What the books revealed were the gory details about corruption and cronyism that led to the Vatican’s finances fiasco. Not only were some high-priced Vatican properties apparently let out for next to nothing as favors to friends, but there were veiled accusations that postulators for sainthood may have pocketed nearly half a million dollars. There were also details about how money intended for the poor allegedly went to renovation projects for cardinals, and salacious suggestions about everything from contraband cigarette rings to secret sects within the Holy See.

Both journalists expressed shock that it was them, not the protagonists of their books, who were under investigation. “Maybe I’m naive but I believed they would investigate those I denounced for criminal activity, not the person that revealed the crimes,” Fittapaldi told ANSA news when he was indicted.

Vallejo Balda, who previously served as secretary of the Prefecture for the Economic Affairs of the Holy See, has been in custody since his arrest on November 2. Chaouqui was also arrested that day but released from custody after she started cooperating with the Vatican’s promoter of justice. In a television interview with an Italian talk show, she accused Vallejo Balda of clandestinely taping Pope Francis in a top-secret meeting on the Vatican’s sorry state of financial affairs. “Our books are not in order, we have to clean them up,” Francis said, as relayed by Nuzzi in his book Merchants in the Temple. “If we don’t know how to look after money, which you can see, how can we look after the souls of the faithful, which you can’t see?”
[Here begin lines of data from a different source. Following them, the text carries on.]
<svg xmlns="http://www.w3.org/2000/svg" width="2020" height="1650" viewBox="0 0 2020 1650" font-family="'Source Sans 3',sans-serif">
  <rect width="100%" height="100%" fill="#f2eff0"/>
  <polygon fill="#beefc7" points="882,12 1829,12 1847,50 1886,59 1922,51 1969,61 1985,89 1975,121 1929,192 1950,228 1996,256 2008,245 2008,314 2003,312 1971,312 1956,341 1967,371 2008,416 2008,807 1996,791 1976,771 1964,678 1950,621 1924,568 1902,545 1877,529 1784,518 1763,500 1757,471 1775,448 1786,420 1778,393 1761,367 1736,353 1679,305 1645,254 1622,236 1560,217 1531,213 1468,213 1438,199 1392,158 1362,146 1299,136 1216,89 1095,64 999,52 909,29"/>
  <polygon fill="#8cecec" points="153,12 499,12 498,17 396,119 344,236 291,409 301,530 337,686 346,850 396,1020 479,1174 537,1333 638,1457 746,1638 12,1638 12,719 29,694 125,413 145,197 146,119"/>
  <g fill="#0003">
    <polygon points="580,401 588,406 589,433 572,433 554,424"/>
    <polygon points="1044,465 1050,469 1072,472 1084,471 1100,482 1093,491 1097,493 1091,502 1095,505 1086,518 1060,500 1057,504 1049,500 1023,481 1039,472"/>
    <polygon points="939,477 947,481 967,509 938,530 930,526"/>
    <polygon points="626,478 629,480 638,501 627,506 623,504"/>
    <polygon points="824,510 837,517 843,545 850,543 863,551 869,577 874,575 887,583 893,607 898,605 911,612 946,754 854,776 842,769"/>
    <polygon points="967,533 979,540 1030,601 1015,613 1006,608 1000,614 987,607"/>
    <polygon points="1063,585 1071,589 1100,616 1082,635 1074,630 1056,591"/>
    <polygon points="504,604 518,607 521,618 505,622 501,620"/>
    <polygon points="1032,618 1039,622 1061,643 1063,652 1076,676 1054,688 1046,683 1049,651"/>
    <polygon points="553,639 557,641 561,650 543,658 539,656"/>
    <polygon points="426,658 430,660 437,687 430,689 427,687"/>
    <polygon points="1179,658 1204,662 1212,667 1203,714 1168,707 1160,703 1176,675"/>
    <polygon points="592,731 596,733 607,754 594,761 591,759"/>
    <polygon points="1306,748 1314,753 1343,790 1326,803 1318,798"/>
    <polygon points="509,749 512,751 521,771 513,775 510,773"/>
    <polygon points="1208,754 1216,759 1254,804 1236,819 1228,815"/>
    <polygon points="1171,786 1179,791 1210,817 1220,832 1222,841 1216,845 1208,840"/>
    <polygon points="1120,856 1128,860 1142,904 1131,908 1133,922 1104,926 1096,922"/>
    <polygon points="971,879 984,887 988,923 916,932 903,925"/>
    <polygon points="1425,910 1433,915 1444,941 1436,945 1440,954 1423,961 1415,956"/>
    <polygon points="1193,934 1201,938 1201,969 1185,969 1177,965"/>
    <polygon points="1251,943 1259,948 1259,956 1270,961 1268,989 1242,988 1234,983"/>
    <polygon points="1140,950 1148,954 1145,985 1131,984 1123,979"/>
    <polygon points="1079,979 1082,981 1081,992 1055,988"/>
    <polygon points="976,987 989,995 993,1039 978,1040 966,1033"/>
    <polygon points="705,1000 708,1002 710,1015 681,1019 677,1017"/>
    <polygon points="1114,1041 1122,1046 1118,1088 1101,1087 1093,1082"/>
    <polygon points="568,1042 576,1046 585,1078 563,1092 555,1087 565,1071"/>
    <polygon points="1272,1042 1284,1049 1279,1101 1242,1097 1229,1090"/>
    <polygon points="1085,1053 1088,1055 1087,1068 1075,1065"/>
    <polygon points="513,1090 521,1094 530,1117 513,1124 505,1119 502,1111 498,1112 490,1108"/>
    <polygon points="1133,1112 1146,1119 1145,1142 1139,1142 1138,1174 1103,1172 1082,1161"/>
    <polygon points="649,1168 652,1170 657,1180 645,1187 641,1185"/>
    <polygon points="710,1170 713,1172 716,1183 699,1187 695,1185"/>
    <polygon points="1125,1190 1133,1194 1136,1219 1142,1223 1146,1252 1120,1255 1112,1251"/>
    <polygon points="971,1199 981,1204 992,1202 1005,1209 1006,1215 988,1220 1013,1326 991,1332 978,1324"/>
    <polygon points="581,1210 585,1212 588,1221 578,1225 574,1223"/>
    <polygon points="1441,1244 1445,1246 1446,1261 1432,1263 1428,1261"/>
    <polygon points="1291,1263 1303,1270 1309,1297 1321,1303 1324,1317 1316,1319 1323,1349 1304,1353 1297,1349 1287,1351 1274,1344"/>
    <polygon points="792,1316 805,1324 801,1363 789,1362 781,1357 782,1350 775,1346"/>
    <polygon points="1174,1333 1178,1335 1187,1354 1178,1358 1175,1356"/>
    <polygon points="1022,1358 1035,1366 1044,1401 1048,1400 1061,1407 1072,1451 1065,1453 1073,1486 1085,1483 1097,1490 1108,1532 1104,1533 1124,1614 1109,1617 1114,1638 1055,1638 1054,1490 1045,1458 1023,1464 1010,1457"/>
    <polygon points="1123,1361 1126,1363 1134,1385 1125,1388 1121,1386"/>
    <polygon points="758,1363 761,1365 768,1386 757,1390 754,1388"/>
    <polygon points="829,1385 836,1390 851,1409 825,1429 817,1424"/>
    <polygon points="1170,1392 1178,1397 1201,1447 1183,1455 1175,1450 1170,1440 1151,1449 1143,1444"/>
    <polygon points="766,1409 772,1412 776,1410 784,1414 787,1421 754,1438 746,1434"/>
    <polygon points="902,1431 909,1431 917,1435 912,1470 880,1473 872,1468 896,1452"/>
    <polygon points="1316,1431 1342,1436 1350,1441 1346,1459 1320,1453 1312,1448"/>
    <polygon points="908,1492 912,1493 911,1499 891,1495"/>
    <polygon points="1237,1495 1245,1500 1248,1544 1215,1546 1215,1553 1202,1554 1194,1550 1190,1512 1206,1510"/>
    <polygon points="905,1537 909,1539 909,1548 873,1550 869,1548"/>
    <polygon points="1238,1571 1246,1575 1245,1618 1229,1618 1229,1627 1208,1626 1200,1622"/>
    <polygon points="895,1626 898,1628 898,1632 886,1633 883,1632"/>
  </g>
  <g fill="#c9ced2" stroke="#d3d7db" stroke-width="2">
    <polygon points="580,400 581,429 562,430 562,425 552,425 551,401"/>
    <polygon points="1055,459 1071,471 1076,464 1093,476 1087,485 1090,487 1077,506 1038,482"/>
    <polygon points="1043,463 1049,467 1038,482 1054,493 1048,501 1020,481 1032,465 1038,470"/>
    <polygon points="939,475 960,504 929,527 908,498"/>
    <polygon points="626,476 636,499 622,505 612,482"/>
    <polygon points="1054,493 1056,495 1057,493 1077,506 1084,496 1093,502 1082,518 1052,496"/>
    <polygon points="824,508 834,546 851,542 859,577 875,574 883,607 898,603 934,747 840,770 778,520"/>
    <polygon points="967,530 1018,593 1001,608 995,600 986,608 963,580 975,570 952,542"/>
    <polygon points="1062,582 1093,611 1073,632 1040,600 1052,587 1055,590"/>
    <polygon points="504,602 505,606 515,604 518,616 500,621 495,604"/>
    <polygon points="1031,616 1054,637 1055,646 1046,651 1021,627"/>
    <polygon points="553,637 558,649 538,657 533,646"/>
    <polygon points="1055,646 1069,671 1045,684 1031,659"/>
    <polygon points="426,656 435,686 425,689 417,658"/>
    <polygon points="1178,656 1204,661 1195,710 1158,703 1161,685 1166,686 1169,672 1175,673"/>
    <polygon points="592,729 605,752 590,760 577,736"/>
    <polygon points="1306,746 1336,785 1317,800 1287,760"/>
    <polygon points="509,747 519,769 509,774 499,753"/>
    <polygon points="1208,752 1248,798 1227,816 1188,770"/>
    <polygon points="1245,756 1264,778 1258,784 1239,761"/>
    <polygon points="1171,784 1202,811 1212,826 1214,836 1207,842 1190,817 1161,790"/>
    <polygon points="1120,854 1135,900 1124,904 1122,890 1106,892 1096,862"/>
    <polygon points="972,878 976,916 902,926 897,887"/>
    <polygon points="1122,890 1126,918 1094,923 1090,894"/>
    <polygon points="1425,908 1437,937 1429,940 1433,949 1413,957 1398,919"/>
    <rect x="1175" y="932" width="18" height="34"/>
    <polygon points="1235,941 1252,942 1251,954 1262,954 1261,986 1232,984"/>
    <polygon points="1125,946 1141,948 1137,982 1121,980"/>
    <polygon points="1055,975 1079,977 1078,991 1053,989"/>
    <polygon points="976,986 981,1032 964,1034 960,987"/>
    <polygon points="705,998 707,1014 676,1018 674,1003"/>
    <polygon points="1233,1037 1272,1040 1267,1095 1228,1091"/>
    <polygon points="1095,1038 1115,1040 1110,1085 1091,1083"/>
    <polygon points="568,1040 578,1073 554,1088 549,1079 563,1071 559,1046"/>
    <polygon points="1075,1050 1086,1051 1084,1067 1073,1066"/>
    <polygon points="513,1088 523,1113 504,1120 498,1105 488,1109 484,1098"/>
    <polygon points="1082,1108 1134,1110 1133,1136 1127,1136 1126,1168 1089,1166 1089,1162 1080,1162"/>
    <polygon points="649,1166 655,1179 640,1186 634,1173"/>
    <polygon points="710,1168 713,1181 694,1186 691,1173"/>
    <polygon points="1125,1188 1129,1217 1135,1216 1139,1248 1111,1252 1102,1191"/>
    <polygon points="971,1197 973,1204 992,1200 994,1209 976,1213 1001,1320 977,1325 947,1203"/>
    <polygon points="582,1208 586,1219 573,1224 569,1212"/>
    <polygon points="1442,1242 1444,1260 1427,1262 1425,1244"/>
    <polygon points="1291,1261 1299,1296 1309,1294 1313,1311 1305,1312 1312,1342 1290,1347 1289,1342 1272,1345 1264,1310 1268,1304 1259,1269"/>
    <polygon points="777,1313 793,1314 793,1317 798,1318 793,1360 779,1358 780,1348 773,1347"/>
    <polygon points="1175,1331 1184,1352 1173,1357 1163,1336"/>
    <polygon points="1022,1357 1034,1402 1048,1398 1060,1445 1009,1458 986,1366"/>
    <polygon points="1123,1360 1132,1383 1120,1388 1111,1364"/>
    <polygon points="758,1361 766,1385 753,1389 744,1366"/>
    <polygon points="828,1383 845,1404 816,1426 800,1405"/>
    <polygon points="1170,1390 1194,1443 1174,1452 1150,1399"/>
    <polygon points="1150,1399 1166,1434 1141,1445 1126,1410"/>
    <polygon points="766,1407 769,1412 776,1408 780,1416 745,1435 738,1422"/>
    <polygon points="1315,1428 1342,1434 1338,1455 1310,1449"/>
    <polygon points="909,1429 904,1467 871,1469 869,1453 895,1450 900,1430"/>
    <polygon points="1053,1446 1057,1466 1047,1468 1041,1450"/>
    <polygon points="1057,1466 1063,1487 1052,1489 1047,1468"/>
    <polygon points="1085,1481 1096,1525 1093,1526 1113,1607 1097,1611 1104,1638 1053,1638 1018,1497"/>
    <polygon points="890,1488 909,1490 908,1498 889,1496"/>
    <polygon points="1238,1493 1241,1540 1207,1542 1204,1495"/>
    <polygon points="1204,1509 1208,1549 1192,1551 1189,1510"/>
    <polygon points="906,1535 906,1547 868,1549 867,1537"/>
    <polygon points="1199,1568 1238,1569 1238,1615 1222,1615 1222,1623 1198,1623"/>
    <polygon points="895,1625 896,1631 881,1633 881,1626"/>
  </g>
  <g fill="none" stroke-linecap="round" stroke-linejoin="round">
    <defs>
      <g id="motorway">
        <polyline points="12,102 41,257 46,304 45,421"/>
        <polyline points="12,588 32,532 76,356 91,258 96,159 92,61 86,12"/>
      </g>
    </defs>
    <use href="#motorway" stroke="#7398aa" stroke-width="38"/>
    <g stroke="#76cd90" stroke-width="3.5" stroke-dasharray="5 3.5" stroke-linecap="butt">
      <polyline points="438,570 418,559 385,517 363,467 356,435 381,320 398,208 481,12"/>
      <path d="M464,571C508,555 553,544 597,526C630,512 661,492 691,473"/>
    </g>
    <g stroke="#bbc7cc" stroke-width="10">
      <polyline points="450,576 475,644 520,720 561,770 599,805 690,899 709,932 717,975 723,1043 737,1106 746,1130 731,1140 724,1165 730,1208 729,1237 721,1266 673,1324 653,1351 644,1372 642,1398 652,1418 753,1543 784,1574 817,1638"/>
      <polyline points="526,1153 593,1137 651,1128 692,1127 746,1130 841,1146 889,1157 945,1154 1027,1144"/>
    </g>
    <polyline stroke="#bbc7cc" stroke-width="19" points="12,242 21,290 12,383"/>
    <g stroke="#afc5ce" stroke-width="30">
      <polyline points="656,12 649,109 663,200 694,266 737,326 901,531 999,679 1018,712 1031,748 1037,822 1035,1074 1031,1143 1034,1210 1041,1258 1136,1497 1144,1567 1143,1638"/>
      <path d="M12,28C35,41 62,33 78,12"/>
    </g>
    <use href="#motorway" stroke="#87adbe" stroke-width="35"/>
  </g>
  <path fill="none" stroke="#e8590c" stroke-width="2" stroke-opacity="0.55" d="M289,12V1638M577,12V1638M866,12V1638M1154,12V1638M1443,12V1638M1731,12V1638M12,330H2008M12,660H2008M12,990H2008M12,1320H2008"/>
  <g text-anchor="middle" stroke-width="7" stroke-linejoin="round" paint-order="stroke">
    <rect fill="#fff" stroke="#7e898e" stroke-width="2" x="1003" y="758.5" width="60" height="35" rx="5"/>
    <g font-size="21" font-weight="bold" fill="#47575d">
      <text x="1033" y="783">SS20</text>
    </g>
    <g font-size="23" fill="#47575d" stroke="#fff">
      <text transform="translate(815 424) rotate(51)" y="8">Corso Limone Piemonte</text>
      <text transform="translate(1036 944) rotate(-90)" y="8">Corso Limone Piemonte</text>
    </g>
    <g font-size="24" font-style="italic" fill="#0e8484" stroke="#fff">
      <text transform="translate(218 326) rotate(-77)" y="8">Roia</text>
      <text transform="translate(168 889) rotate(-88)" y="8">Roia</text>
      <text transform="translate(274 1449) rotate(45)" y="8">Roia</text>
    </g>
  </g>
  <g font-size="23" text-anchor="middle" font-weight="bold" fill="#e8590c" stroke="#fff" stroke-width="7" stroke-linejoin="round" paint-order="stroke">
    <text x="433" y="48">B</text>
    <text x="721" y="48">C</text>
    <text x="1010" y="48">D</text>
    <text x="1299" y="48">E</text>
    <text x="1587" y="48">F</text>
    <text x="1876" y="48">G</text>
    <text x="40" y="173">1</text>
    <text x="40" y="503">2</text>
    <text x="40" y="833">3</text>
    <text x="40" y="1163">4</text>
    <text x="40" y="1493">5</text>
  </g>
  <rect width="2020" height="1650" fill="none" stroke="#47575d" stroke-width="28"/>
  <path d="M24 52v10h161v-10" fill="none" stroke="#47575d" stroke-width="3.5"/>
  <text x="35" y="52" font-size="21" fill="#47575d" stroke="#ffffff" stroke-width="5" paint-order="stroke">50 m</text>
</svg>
The five unusual suspects were indicted on Saturday and the quick turnaround to trial on Tuesday was met by protests from the defense lawyers, who were denied a delay. At first Nuzzi said he would not attend the trial, but after reconsidering he said he would face his accusers. Chaouqui will be there too. “I’ve decided that on Tuesday I’ll defend myself on trial, to show that not one paper ever passed from my hands to those of a journalist, any journalist, not only Emiliano and Gianluigi,” Chaouqui wrote on her Facebook page. “Maybe it won’t do any good, but I’ll fight like a lion so that the truth emerges.”

The Vatican has been down this road before. In 2012, Pope Benedict’s butler Paolo Gabrielli was convicted of leaking documents to Nuzzi for his previous book His Holiness, which is actually what prompted the Vatican to make the leaking of documents illegal.

The Vatican has earnestly dismissed the books’ contents as gossip and old news, underscoring that reforms under Pope Francis are working to fix what was so badly broken. But Nuzzi said recently that his book instead shows the work yet to be done. “The people who made this material available to me did so because they are pained by the huge gap between what Francis has promised and what is being done to hinder his reforms and undermine his credibility,” Nuzzi said, adding that it was meant to help the pope.

Vatican spokesman Father Federico Lombardi disagrees. “One must absolutely avoid the mistake of thinking that this is a way to help the mission of the Pope,” he said when news of the initial arrests broke. Instead, he said the five suspects amount to “an organized criminal association with the intention of disclosing information and documents concerning the fundamental interests of the Holy See.”

The trial is expected to wrap up before the end of the year. All suspects face between four and eight years in prison, but, if the butler’s case is any indication, even if they are convicted, they may be forgiven. Pope Benedict pardoned his butler shortly after his jail sentence began. We may soon find out of Francis is also the forgiving type.